In an appearance today on America's Newsroom, Fox News contributor Karl Rove expressed concern that President Obama's assertion of executive privilege over a set of Department of Justice internal documents was a novel expansion of the doctrine. The former senior advisor to President George W. Bush was ill-equipped to make this claim, as Bush invoked the privilege under similar circumstances while Rove was his top political advisor.

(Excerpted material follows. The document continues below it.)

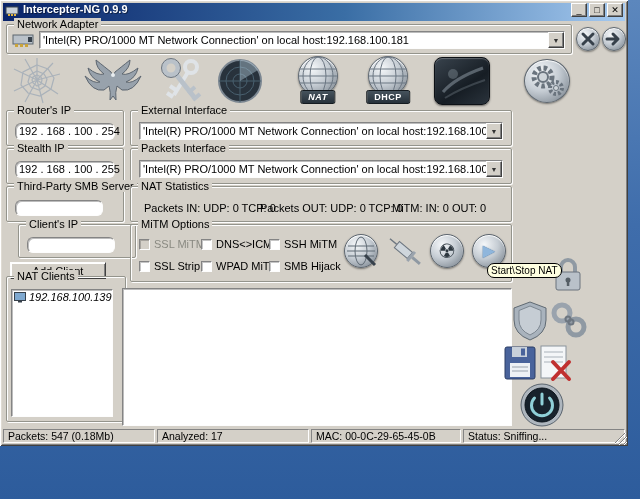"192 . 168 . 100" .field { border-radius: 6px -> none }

KARL ROVE, FOX NEWS CONTRIBUTOR: It's one thing to exert executive privilege over the actions of the President, and his aides, and the White House. It's another thing to exercise executive privilege with regard to aCabinet official, seemingly in a matter that according to the President up until now, had no connections with, no contact with, no communications with the White House. So I'm a little bit concerned about it. I think it's an overreach.[...]ROVE: This is a very long reach. I mean basically if the President is allowed to take the privilege that goes to the Executive Office of the President and extend it to a Cabinet department, then he can extend it to any branch of the government for any matter, even if there was no presidential or White House involvement. And I'm not certain that that's what the Founders thought about when they talked about executive privilege.
Rove either forgot that the first time Bush invoked executive privilege it was in regards to Justice Department internal documents, or was being deliberately deceptive. In December 2001 the New York Times reported:
President Bush invoked executive privilege today for the first time in his administration to block a Congressional committee trying to review documents about a decades-long scandal involving F.B.I. misuse of mob informants in Boston. His order also denied the committee access to internal Justice Department deliberations about President Bill Clinton's fund-raising tactics.

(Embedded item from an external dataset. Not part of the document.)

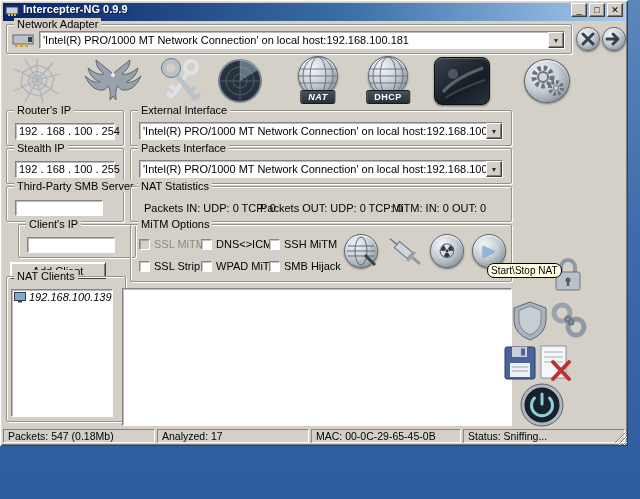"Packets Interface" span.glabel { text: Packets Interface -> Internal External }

As noted by law professor Peter Shane, an expert on the separation of powers, executive privilege routinely encompasses "documents generated anywhere in the executive branch":
Executive privilege is really an umbrella concept that encompasses a variety of privileges. History's most famous claim of executive privilege -- President Richard Nixon's unsuccessful attempt to withhold the "Watergate tapes" -- was an example of "presidential privacy" privilege. That privilege covers executive communications when the president is involved.The executive branch, however, historically claims a much broader privilege, the so-called "deliberative privilege."Deliberative privilege aims to protect documents generated anywhere in the executive branch that embody only the executive's internal deliberations, not final policy decisions. The current dispute involves "deliberative privilege."
During his appearance, Rove also ran with the latest right-wing conspiracy, suggesting that Obama's assertion of executive privilege indicates that he was involved in Fast and Furious while the operation was ongoing. Media Matters has previously noted that these claims are false. The president asserted executive privilege only over documents created after the failed operation was ended.